ISSUE: When Ends Don't Meet
OUR VIEW: Caring readers respond

Last month, The News-Enterprise published “When Ends Don’t Meet,” a series of stories about struggling Hardin Countians.

A member of the local community who had something to share or give spoke up following each story, all of which were told from the sites of community organizations that help get the ends a little closer.

Those organizations and programs include Severns Valley Baptist Church’s South Dixie Outreach, Community Health Clinic of Hardin and LaRue Counties, Kids Café at New Hope Community Church, Feeding America/Kentucky’s Heartland, Warm Blessings Soup Kitchen and Hardin County Habitat for Humanity.

At a motel on the south end of Elizabethtown, where South Dixie Outreach provides meals and fellowship, a sick woman needed a hospital bed in the room that serves as her home. A more fortunate Hardin Countian had one ready to donate and called The News-Enterprise to find out how to get it to the woman in need.

Kids Café’s purpose is to serve children living in low-income housing areas, in part by providing a weekly meal. Organizer Nelle Thomas reported that as many as 10 new volunteers are helping out, two local churches have suggested partnerships, two businesses are supporting the cause and an Eastview couple has started collecting food and other items from their friends for Kids Café.

Tami Delany of Feeding America, Kentucky’s Heartland, said the organization has seen a spike in volunteer inquiries in the past month.

Other organizations have been receiving strong volunteer participation, too.

At The News-Enterprise, writers have fielded many inquiries from people who want to volunteer and people who need help.

These organizations and so many others are a vital resource for many in Hardin County and it is encouraging to see Hardin Countians lend a hand.

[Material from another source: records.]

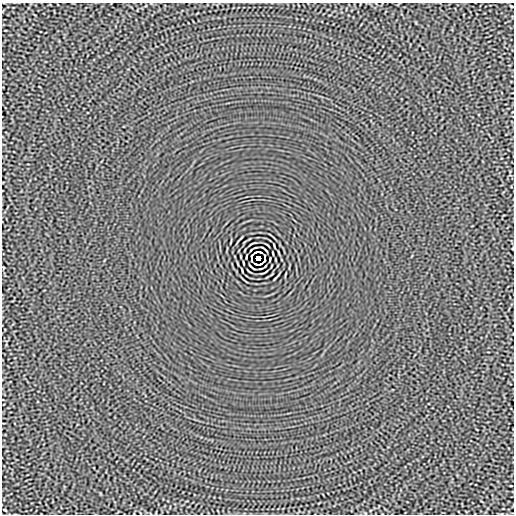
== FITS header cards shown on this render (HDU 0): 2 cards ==
NAXIS1  =                  512
NAXIS2  =                  512

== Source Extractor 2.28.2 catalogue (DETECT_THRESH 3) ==
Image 512 x 512 px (HDU 0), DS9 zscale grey, 1 PNG px = 1 image px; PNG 516 x 516 px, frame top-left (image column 1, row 512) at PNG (2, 3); no overlay
Background -1.30e-05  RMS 0.0015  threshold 0.00445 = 3 sigma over >= 5 px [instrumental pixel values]
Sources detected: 14; all 14 listed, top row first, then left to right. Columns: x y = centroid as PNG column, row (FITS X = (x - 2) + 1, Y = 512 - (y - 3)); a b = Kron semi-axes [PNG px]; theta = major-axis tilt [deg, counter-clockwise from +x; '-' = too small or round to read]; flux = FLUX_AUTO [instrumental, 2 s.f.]
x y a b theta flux
512 6 3 2 - 0.082
264 249 8 2 -40 0.1
256 252 5 2 - 0.063
260 252 4 2 - 0.1
251 256 4 2 - 0.076
265 256 4 2 - 0.073
258 258 4 4 - 3.7
251 260 3 2 - 0.08
265 260 4 2 - 0.078
243 263 4 2 - 0.081
256 264 4 2 - 0.088
260 264 5 2 - 0.088
252 267 8 2 -40 0.099
5 510 3 2 - 0.079
At the frame edge (FLAGS 8, measured only in part): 1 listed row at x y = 512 6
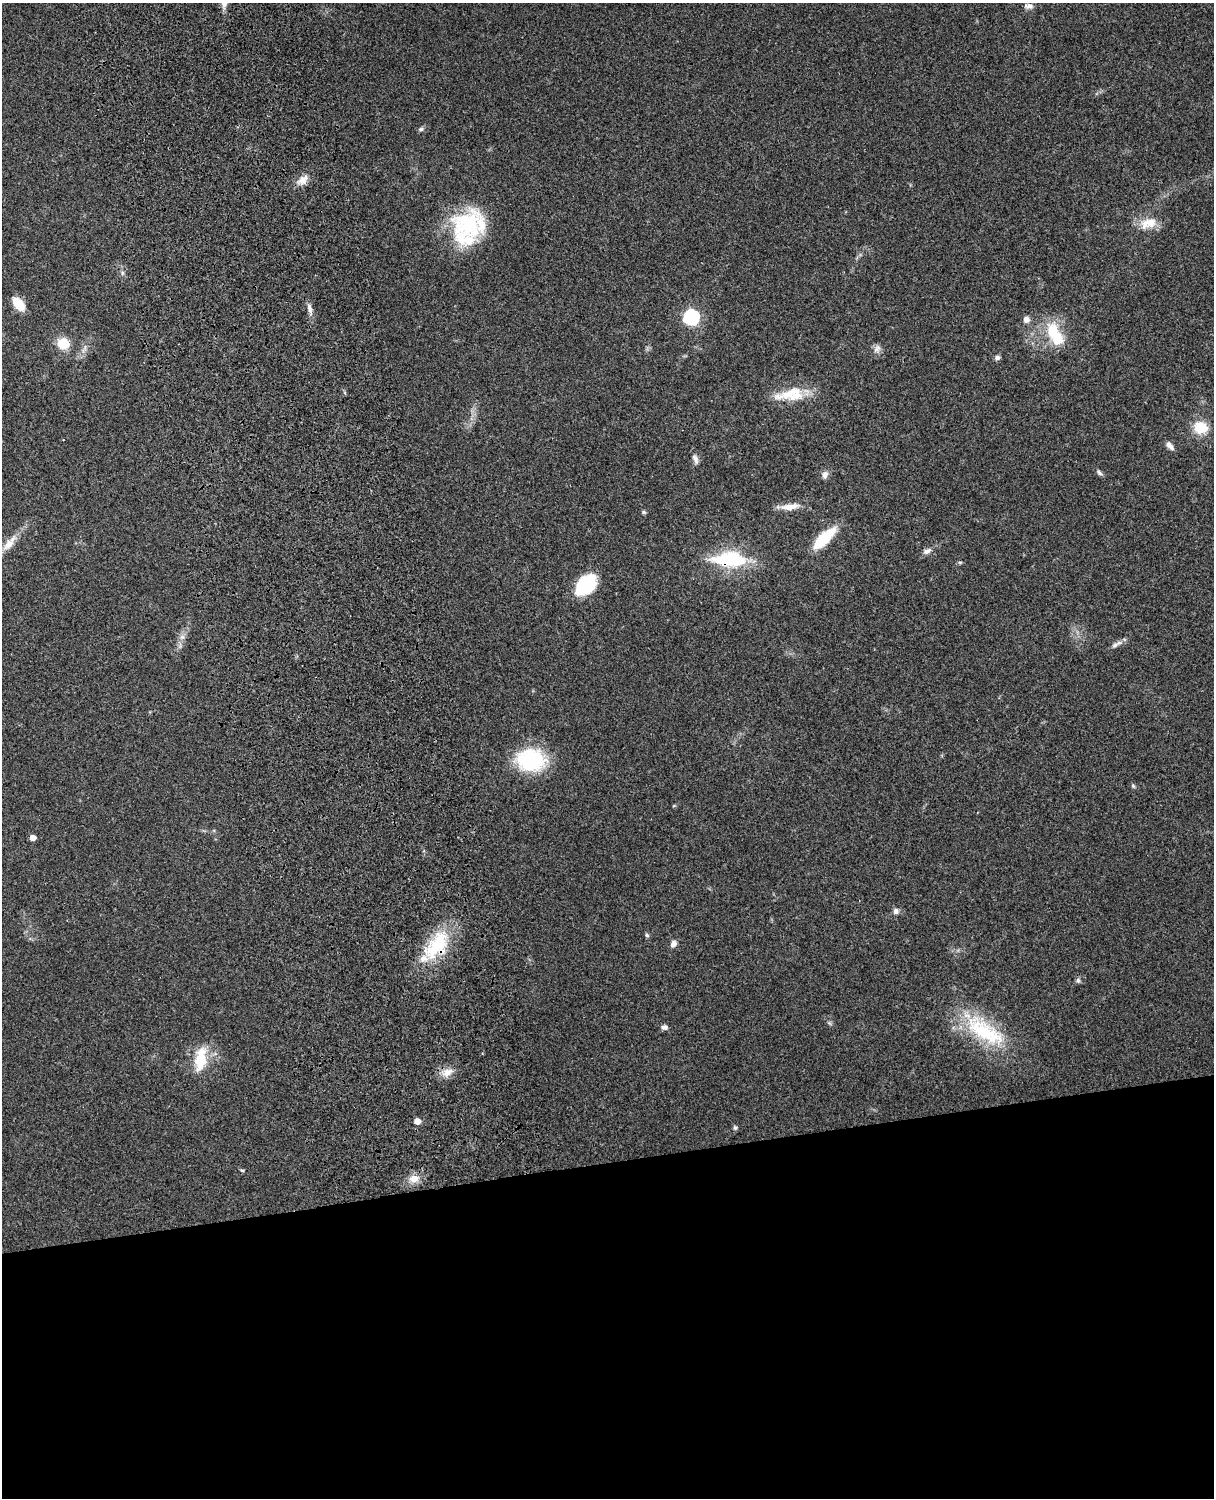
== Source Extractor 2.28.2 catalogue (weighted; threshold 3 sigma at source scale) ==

We should all be proud to live in a place where such compassion is shown.

We’d be prouder still to lend our own hands.

It seems there is need of every variety. If you have spare time, consider volunteering. If you have extra cash, consider donating. If you have an extra coat, a stock pile of food or even a spare hospital bed lying around, consider how much someone else might need it.

The community can and is making a difference.

This editorial represents a consensus of The News-Enterprise editorial board.